The problem - Can you print the data exactly and leave out each image?

Provided data -
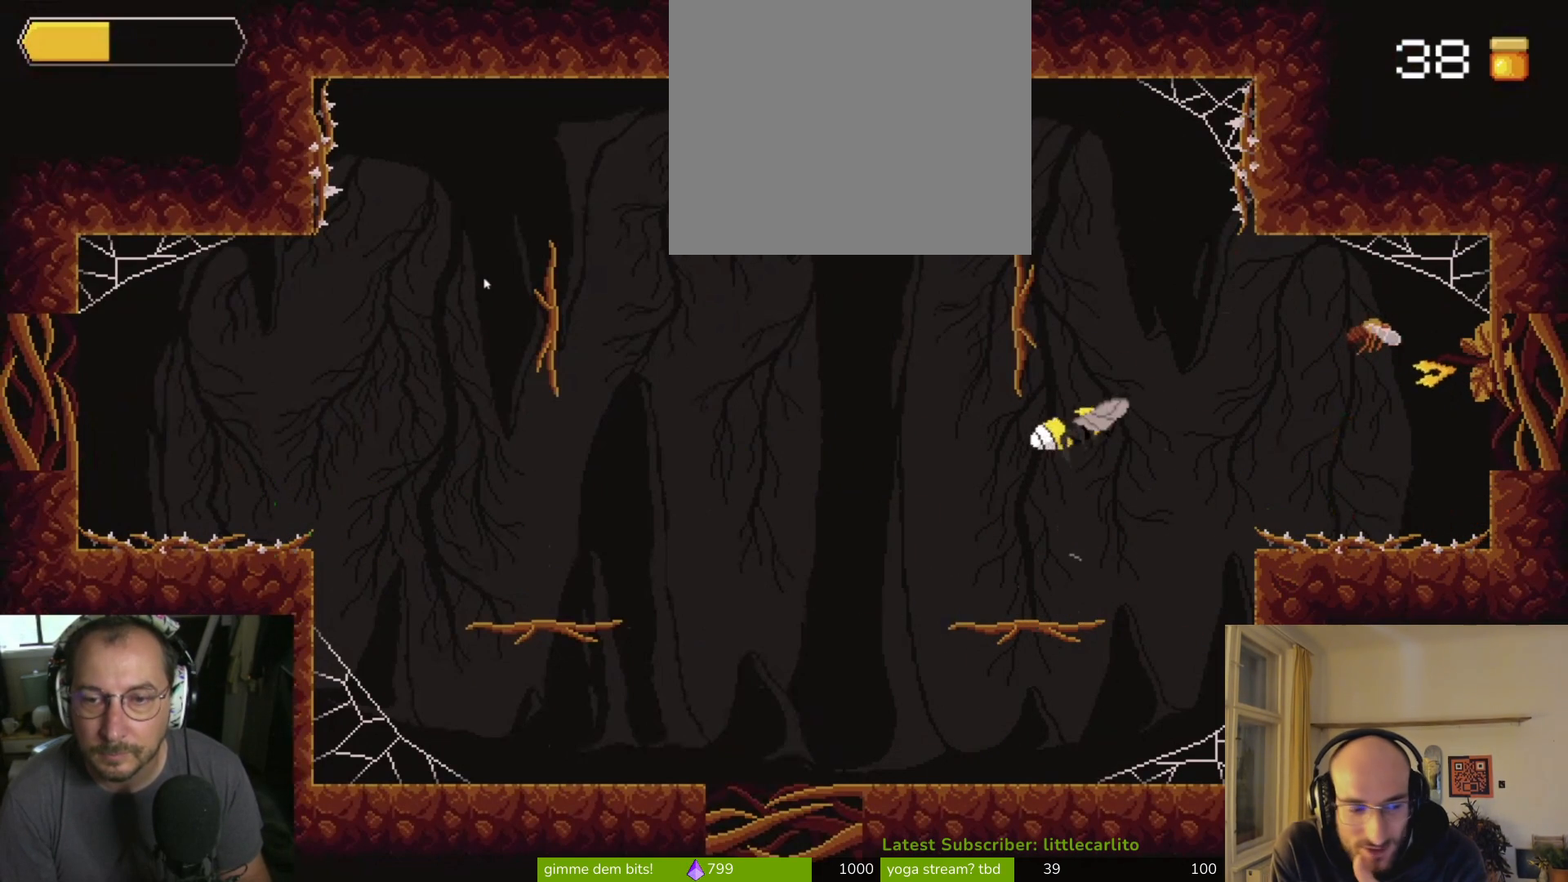
{"buttons": ["CROSS"], "left_stick": "center", "right_stick": "center", "events": [[67, "left_stick", "center"], [267, "CROSS", "down"]]}
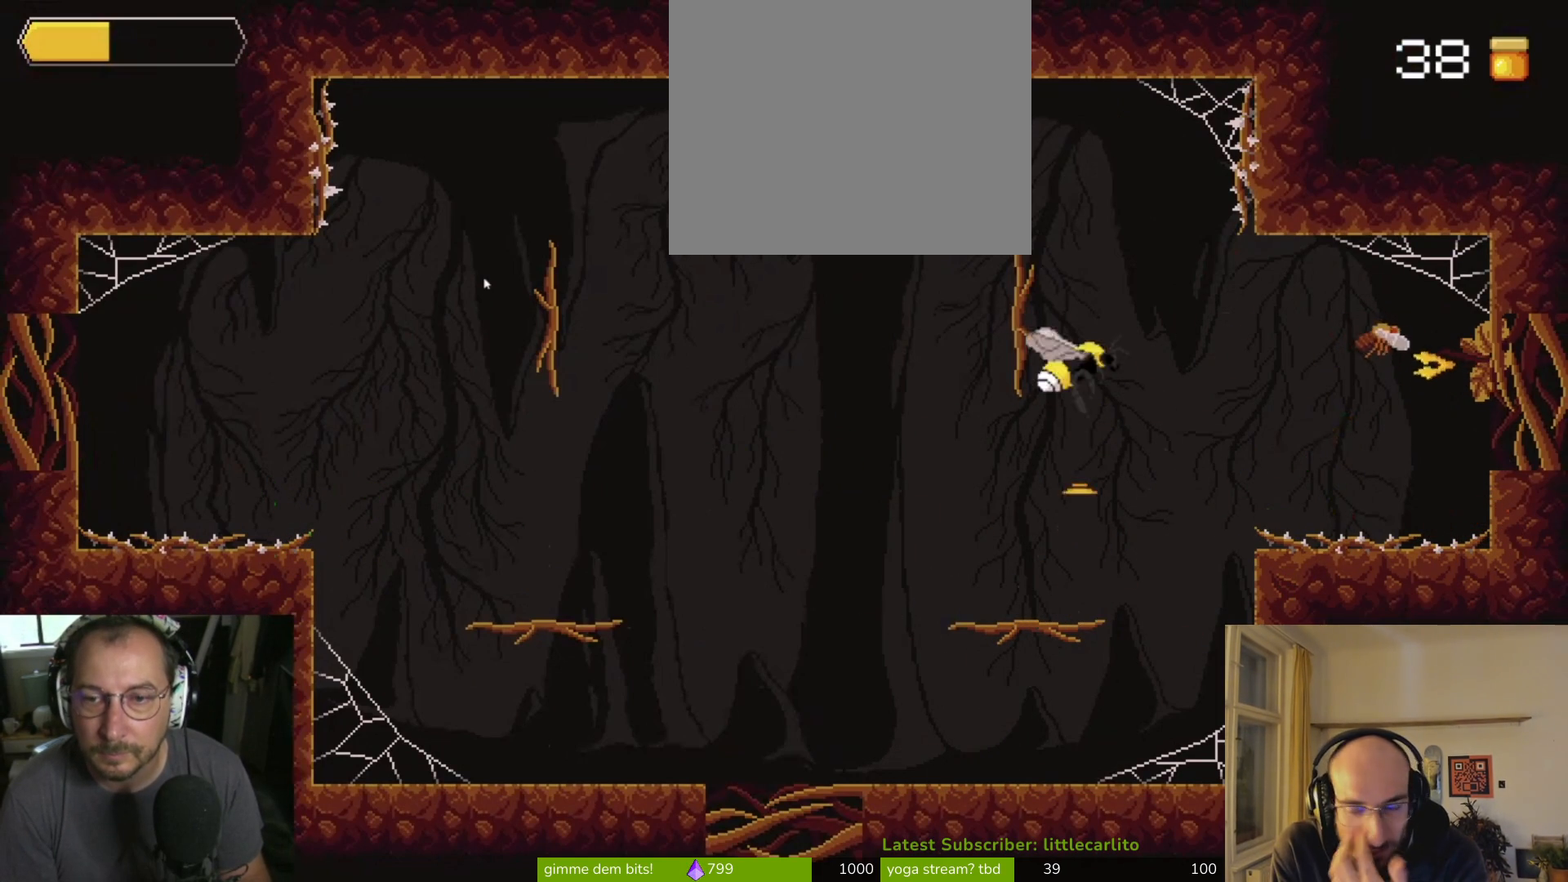
{"buttons": ["R1"], "left_stick": "up", "right_stick": "center", "events": [[67, "CROSS", "up"], [100, "left_stick", "up"], [500, "R1", "down"]]}
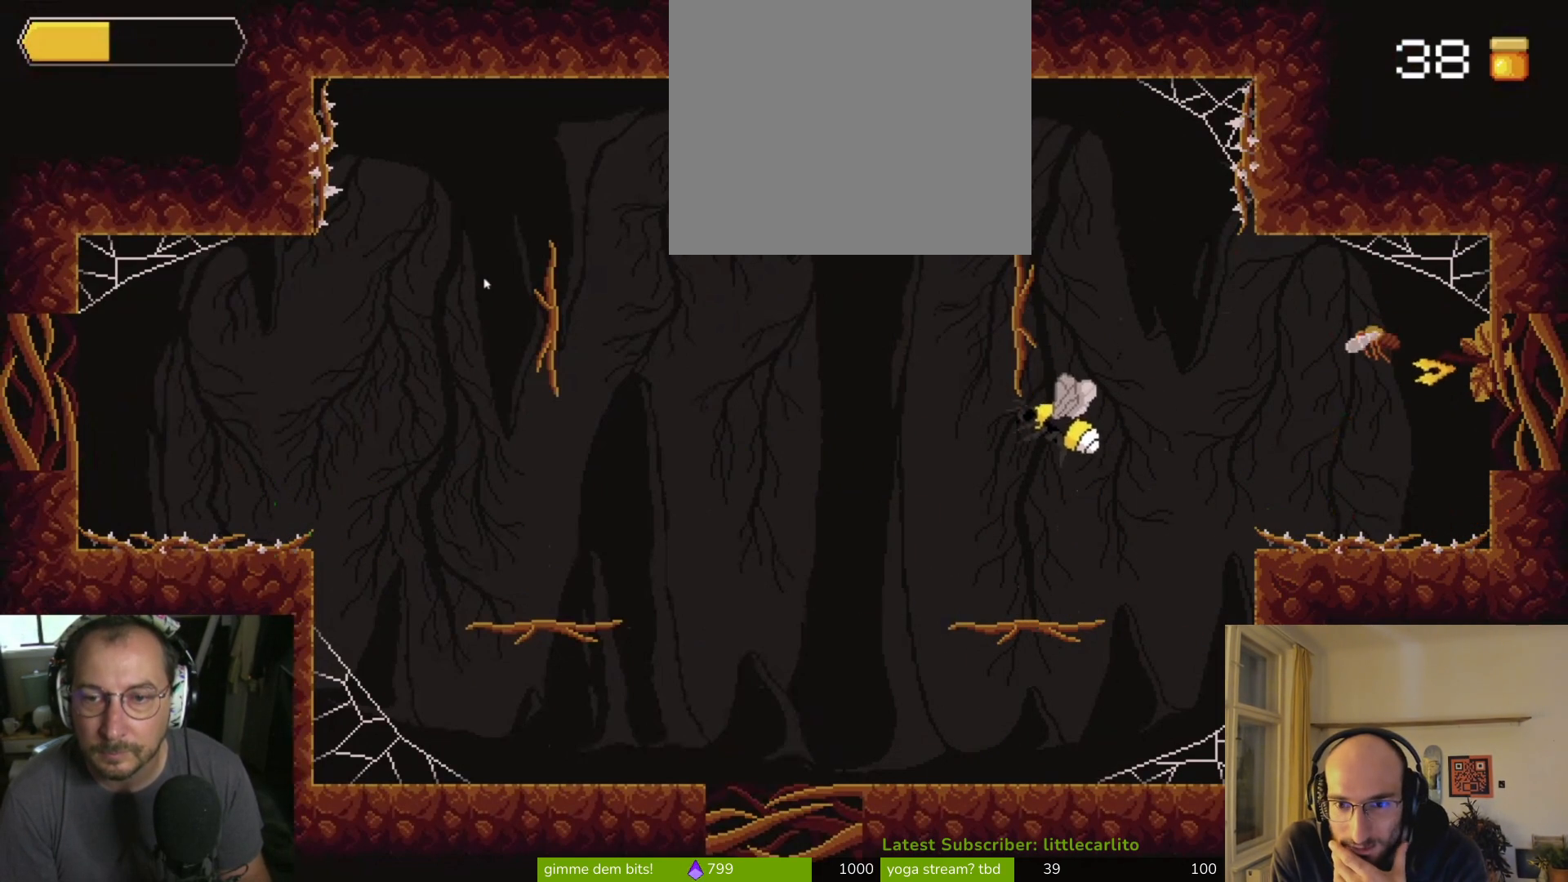
{"buttons": [], "left_stick": "center", "right_stick": "center", "events": [[167, "R1", "up"], [433, "left_stick", "center"]]}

Your solution -
{"buttons": ["CROSS"], "left_stick": "center", "right_stick": "center", "events": [[67, "left_stick", "center"], [267, "CROSS", "down"]]}
{"buttons": ["R1"], "left_stick": "up", "right_stick": "center", "events": [[67, "CROSS", "up"], [100, "left_stick", "up"], [500, "R1", "down"]]}
{"buttons": [], "left_stick": "center", "right_stick": "center", "events": [[167, "R1", "up"], [433, "left_stick", "center"]]}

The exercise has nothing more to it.